I configured CMK on this server some time ago. It was running fine until about 6 months ago but we only found out recently. Upon checking the graphs for the server, we found out it has not been populated since June 2023.
Installation Steps
I follow this post for the step. Based on the instructions there, I summarized it to the steps below :
Copy the attached file check_mk_agent to /usr/bin/ then add execute permission for the file.
chmod +x check_mk_agent
Check if these directories exist. If not, then create them.
a. Checkmk Library : /usr/check_mk/lib
b. Checkmk Config : /usr/check_mk/conf
c. Checkmk Var : /tmp/check_mk
d. Checkmk Logs : /var/log/check_mk
Add following entry to /etc/services : check_mk 6556/tcp # Checkmk Monitoring Agent
Add following entry to /etc/inetd.conf check_mk stream tcp nowait root /usr/bin/check_mk_agent -d
Copy /etc/profile to / and rename it .profile cp /etc/profile /.profile
Restart inetd using this command : refresh -s inetd
Questions
I am not very familiar with AIX systems so please excuse me for asking this but how do I start and stop check_mk_agent in such installation setting ?
I read something about using command mkssys and wonder if it is possible to do it with check_mk_agent. Does anyone know ?
Thank you in advance for any advice guidance you can provide. Do ask if there’s anything else you need in order to troubleshoot this problem.
OK. Here’s some troubleshooting information. Hope this is useful in order to point me in the right direction. Again, I’m not familiar on AIX but I have to perform the troubleshooting because I’m the guy for Checkmk related matters.

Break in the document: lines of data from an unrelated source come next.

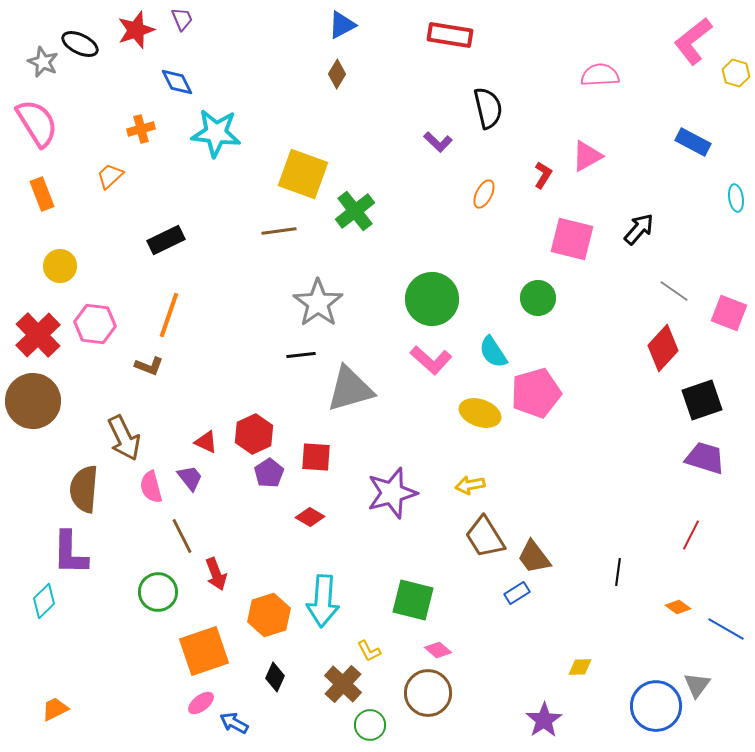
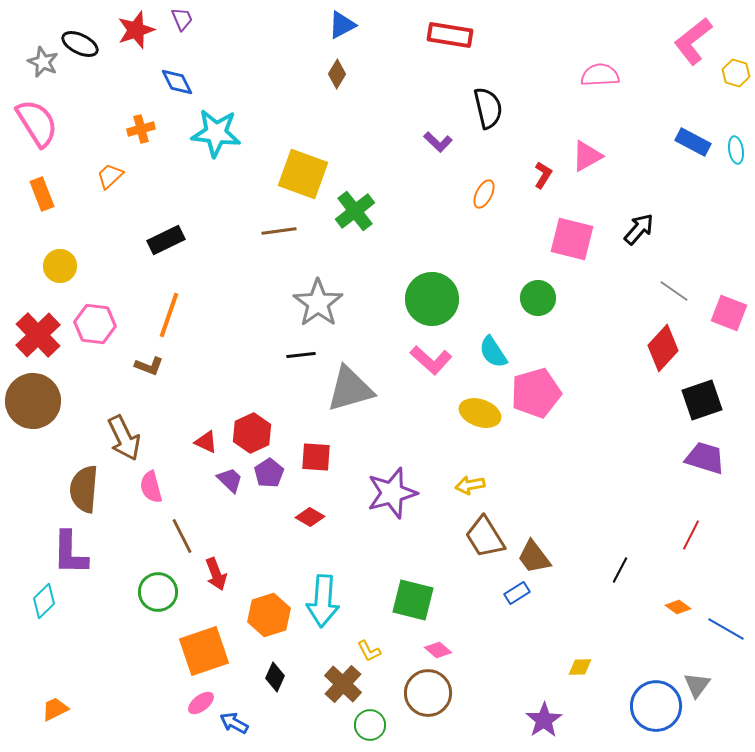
cyan ellipse at (736, 198): moved 48 px up
red hexagon at (254, 434): moved 2 px left, 1 px up
purple trapezoid at (190, 478): moved 40 px right, 2 px down; rotated 8 degrees counterclockwise
black line at (618, 572): moved 2 px right, 2 px up; rotated 20 degrees clockwise
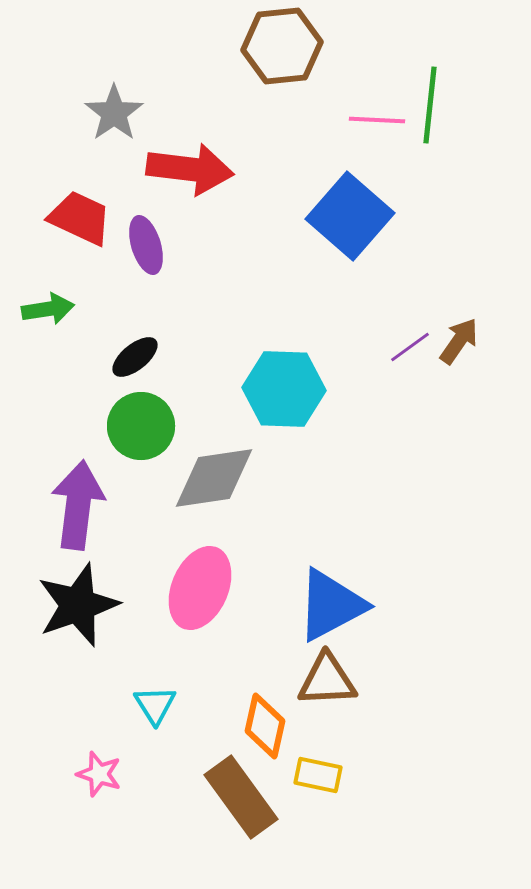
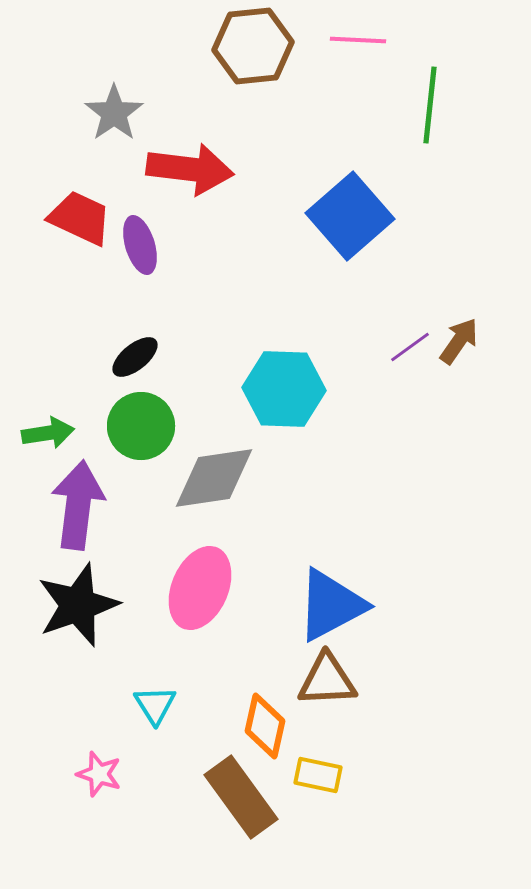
brown hexagon: moved 29 px left
pink line: moved 19 px left, 80 px up
blue square: rotated 8 degrees clockwise
purple ellipse: moved 6 px left
green arrow: moved 124 px down
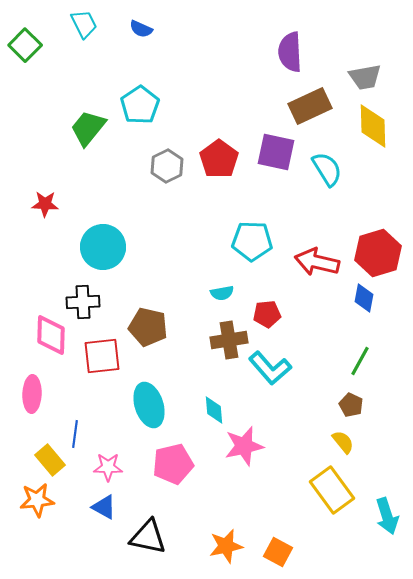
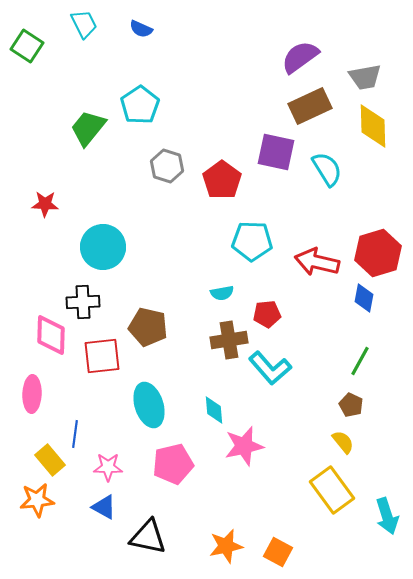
green square at (25, 45): moved 2 px right, 1 px down; rotated 12 degrees counterclockwise
purple semicircle at (290, 52): moved 10 px right, 5 px down; rotated 57 degrees clockwise
red pentagon at (219, 159): moved 3 px right, 21 px down
gray hexagon at (167, 166): rotated 16 degrees counterclockwise
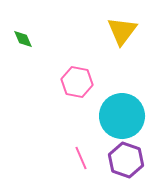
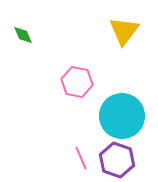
yellow triangle: moved 2 px right
green diamond: moved 4 px up
purple hexagon: moved 9 px left
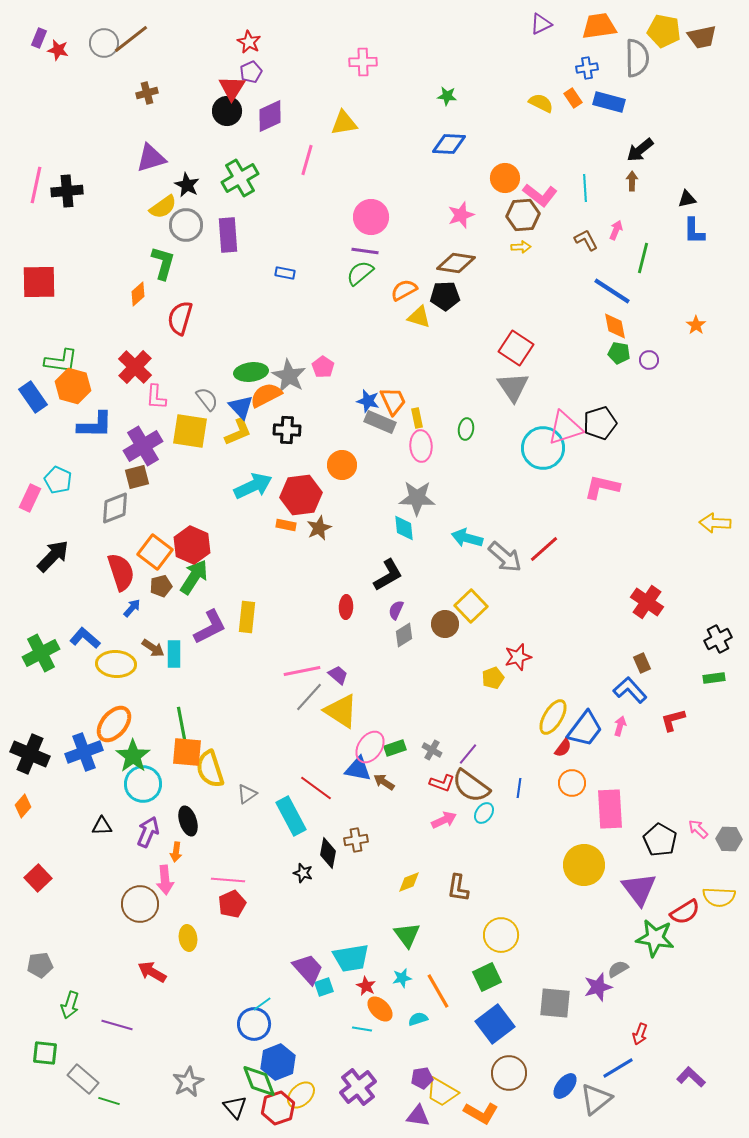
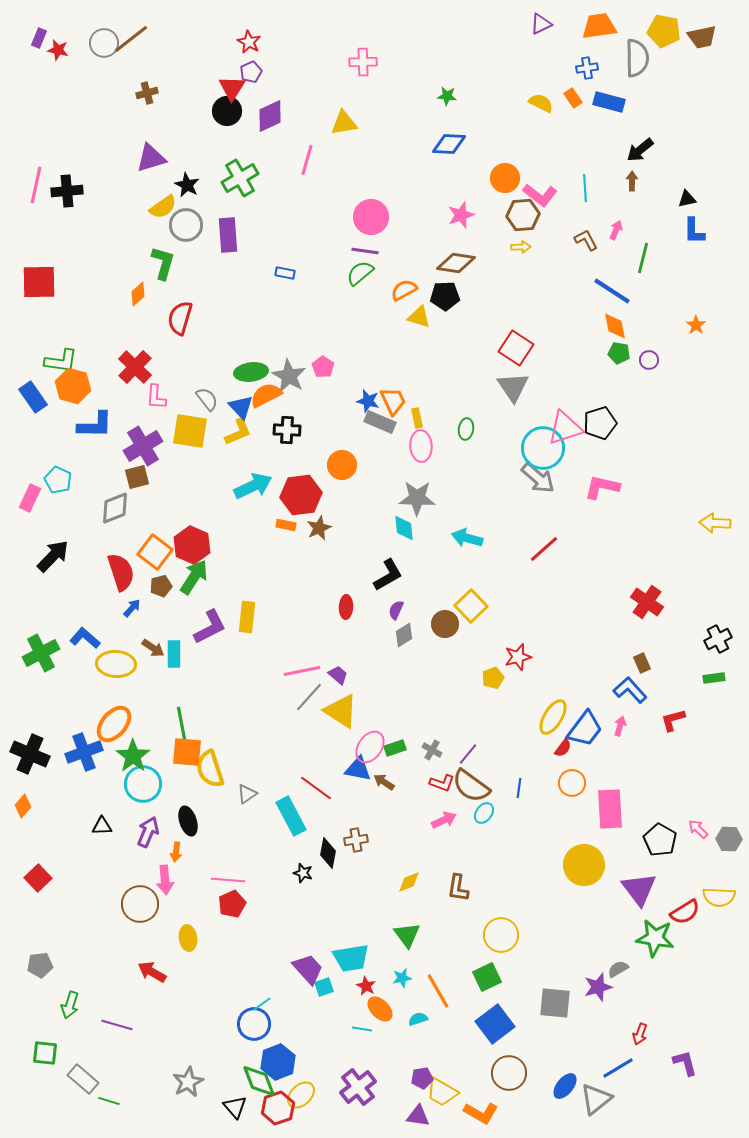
gray arrow at (505, 557): moved 33 px right, 79 px up
purple L-shape at (691, 1077): moved 6 px left, 14 px up; rotated 32 degrees clockwise
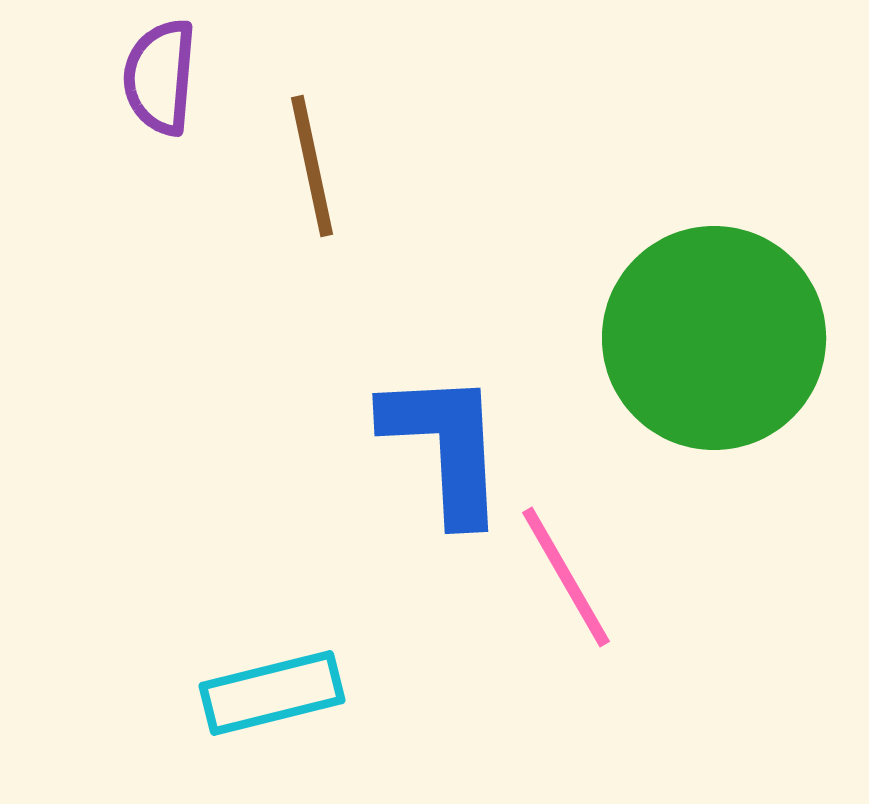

My first test is to telnet to port 6556 on the remote server from my checkmk server. Since it took a long time, I cancelled it and nmap instead. Nmap tell me that port 6556 on remote host is filtered. Which suggests possible firewall issues.
So I went to the NetSec team. To cut tory short, they came back to inform that issue is on the remote server because when they tested, the remote host is resetting the connection.
On a Known-Good AIX server where Checkmk is working as expected, when i execute command netstat -an | grep 6556, I got an output that says something is listening on port 6556. However, on the problematic remote server, it output nothing.
I can only say that the inetd need to be configured on the target server to accept connections on 6556 and that inet need to know that the agent script should be executed.
But that should be the case with your mentioned steps done.
You could check on the AIX if port 6556 is listening with something like netstat or lsof - i don’t know what is available there.
This is 100% a AIX problem and not directly from CheckMK.
I can’t help you troubleshoot this issue which seems to be AIX + inetd related, however, we never use this way as
a) it’s more complicated to setup
b) it’s insecure - cleartext agent communication
The alternative - and I think @mschlenker wanted to edit the docs to reflect this as the suggested way for checkmk on AIX - is using the “legacy” ssh mode, which feels less legacy to me then inetd. Monitoring Linux in legacy mode it’s called “linux” but works exactly the same for AIX
We have some article draft “Monitoring Unix”, but work on this has stalled for several reasons. One is the behavior of the several inetd implementations. There are substantial differences between GNU inetd, xinetd, OpenBSD inetd, 4.4BSD inetd, BusyBox inetd and the others.
Currently, our long term focus is to make the Agent Controller work on other Unices than Linux on x86/64, which is mostly startup configuration and packaging. In the short term, the “Monitoring Unix” article might be released, but with rather generic inetd related instructions, leaning more towards @gstolz’ suggestion of invoking the agent via the OpenSSH server.
The Unix person have scheduled a restart of inetd as part of troubleshooting steps. Hopefully this resolves the issue.
I have read about the SSH method and are planning to transition to this method when I migrate current Checkmk to another server. Thinking of doing an upgrade for awhile now.
I thought just want to provide an update on the resolution of this issue.
So basically issue was resolved after the UNIX person stopped and started the inetd. CheckMK is now able to get the data from the agent on the remote AIX host. I have to go in a force a check for some of the ports that we are also monitoring.
Thanks again for all the recommendations. Take care and have a good day.